▶ [Excerpted text]
•••

Mike Ward’s actions fit this to a T. He used official sources and their real quotes for the meat and potatoes of his pieces. However, he made up “regular people” and their thoughts out of whole cloth to provide that “spice” in the story. As I mentioned at the time, I get that it’s not a lot of fun to go find those “salt-of-the-earth, real people” at the Waffle House and ask them what they think of a pandemic or something. However, it’s part of the job and if you can’t do it, the very least you should do is avoid faking it.

Glass did “color” pieces, something that’s pretty clear if you review his list of articles. He said he claimed to be a biting expert after Mike Tyson bit Evander Holyfield and he got a radio station to put him on a talk show where he took calls for almost an hour. He said he spent time hanging out with drunk and stoned young Republican turks at the CPAC convention, who sought a “real heifer” of a girl to sexually assault. (“Bad acne would be a plus,” his source was quoted as saying.) He claimed to spend time with bond traders who had to pee in specially made urinals to keep them trading instead of heading to the bathroom. On and on these tales went, each more fantastical than the previous one.

None of it was true, but even more, none of it was necessary. It wasn’t like he was Gary Webb, tracking allegations of a CIA-fueled crack epidemic. He wasn’t trying to get information on the Son of Sam by posing as a bereavement counselor and interviewing a victim’s family. If there had been a kid named Ian Restil who hacked a company named Jukt Micronics, would it have been crucial for everyone to know it? Not really.

A rare exception to this was Blair’s work on the D.C. Sniper case, where he wrote various false claims, including an allegation that authorities found a grape stem at the scene of one of the attacks with shooter Lee Boyd Malvo’s DNA on it.

•••

▶ [Extracted material]
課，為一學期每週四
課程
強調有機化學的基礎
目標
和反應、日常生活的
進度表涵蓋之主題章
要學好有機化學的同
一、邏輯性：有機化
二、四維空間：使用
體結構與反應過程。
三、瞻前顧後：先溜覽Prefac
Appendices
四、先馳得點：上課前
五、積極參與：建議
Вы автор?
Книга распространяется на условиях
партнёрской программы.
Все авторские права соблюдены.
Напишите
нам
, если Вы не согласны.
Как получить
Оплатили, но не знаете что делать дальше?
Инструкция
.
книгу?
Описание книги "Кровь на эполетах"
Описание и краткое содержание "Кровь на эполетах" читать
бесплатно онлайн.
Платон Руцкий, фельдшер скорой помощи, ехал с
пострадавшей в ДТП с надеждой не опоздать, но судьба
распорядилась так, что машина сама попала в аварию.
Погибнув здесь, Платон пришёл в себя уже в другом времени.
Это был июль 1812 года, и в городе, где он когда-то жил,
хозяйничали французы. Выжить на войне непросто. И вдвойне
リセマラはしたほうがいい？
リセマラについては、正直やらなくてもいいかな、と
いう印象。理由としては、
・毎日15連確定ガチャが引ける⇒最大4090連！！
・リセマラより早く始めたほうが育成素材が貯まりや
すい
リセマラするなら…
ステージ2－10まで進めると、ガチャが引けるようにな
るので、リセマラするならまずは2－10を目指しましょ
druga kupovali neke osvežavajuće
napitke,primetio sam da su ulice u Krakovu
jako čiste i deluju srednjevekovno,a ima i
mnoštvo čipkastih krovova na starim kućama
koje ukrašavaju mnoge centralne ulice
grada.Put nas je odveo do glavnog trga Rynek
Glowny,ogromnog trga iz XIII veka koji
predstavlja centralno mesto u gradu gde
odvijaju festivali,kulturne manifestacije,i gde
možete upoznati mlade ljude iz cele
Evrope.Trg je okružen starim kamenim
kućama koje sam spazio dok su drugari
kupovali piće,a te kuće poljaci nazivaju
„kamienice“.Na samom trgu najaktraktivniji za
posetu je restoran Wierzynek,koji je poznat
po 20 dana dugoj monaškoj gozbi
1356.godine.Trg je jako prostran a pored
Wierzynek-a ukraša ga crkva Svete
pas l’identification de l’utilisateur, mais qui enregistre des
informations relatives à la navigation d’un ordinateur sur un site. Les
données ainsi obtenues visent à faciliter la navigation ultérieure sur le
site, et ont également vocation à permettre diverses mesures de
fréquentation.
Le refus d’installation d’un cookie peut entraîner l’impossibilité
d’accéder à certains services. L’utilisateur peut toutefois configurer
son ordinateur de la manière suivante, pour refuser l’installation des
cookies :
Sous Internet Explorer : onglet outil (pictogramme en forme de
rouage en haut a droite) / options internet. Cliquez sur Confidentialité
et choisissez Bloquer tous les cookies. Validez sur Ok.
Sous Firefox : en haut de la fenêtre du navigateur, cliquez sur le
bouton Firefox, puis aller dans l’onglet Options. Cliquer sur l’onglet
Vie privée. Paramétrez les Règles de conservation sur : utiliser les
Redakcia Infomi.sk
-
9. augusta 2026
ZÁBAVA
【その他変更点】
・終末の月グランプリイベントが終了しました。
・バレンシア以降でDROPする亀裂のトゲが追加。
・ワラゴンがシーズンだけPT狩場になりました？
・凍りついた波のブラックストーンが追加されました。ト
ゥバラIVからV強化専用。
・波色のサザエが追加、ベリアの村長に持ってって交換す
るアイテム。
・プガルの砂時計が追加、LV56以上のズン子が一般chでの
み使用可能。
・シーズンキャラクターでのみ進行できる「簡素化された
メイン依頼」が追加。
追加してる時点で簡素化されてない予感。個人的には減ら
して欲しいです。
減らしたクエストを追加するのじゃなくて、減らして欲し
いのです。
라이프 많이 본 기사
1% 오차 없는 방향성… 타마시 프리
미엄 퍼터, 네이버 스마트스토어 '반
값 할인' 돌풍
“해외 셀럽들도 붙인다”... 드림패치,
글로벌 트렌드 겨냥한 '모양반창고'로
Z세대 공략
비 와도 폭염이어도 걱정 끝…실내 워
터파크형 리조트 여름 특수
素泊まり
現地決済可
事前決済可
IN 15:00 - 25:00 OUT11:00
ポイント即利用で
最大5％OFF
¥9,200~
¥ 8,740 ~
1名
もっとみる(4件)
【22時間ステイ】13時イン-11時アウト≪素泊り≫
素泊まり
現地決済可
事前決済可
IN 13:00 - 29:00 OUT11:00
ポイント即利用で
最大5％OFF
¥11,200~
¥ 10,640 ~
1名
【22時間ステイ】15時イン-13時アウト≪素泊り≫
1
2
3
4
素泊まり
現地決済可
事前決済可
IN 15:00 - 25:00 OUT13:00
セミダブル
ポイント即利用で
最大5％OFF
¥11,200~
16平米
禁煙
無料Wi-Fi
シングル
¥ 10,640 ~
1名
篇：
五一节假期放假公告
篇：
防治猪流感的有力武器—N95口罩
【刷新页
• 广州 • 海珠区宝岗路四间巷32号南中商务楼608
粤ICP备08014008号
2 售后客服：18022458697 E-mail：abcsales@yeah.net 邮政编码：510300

•••

▶ [Exercise requirements]
1. Update the excerpt on fabricated journalism: begin at the words "A rare exception" and stop after "Malvo’s DNA on it.", giving that span again with "grape stem" replaced by "apple core".
2. Answer these questions from the excerpt on fabricated journalism:
(a) At what restaurant does the excerpt say a reporter might go to find "salt-of-the-earth, real people"?
(b) What did Glass claim bond traders had to use to keep them trading?
(c) Whose DNA did Blair falsely claim was found on an item at the scene of one of the D.C. Sniper attacks?
3. Resume the excerpt on fabricated journalism from the point where it stops.
The listing comes from a separate source and has no connection to the text.

▶ [Exercise responses]
1.
A rare exception to this was Blair’s work on the D.C. Sniper case, where he wrote various false claims, including an allegation that authorities found a apple core at the scene of one of the attacks with shooter Lee Boyd Malvo’s DNA on it.

2.
(a) The Waffle House.
(b) Specially made urinals.
(c) Lee Boyd Malvo's.

3.
Overall, however cost-benefit analysis these people took seemed to be all out of whack when it came to what they were doing and what would be added to the sum of human knowledge. What it seemed to do, based on what they’ve said over the years, is fed their egos in some prurient way, which they put above their responsibility to their readers.

Fellow journalists generally have a “Spidey sense” about these folks before the situation blows up:  There are moments in which people around the fraudulent journalists get a “feeling” that something isn’t right. In Blair’s case, there were warning signals all over hell and creation. A group of alumni from The Diamondback sent a letter to the J-school at Maryland after things blew up, outlining all the red flags they saw years earlier. Journalist Seth Mnookin’s book, “Hard News,” outlines the various editors at the New York Times who had huge concerns with Blair before he started “breaking” sniper stories.

The New Republic got complaints about Glass and his stories, noting errors or flat-out falsehoods. As he continued to deepen his fraud, he told a “60 Minutes” interviewer that he got fewer complaints because he was telling entirely fictional stories and that fake people don’t phone the boss.

In Barrett’s case, The Atlantic knew full well that she had a shady past, but the folks who hired her for this piece kind of squinted their way past this, noting her indiscretions were decades earlier and that people can change. Instead, they saw her kick up her malfeasance a notch from plagiarism to flat-out fraud.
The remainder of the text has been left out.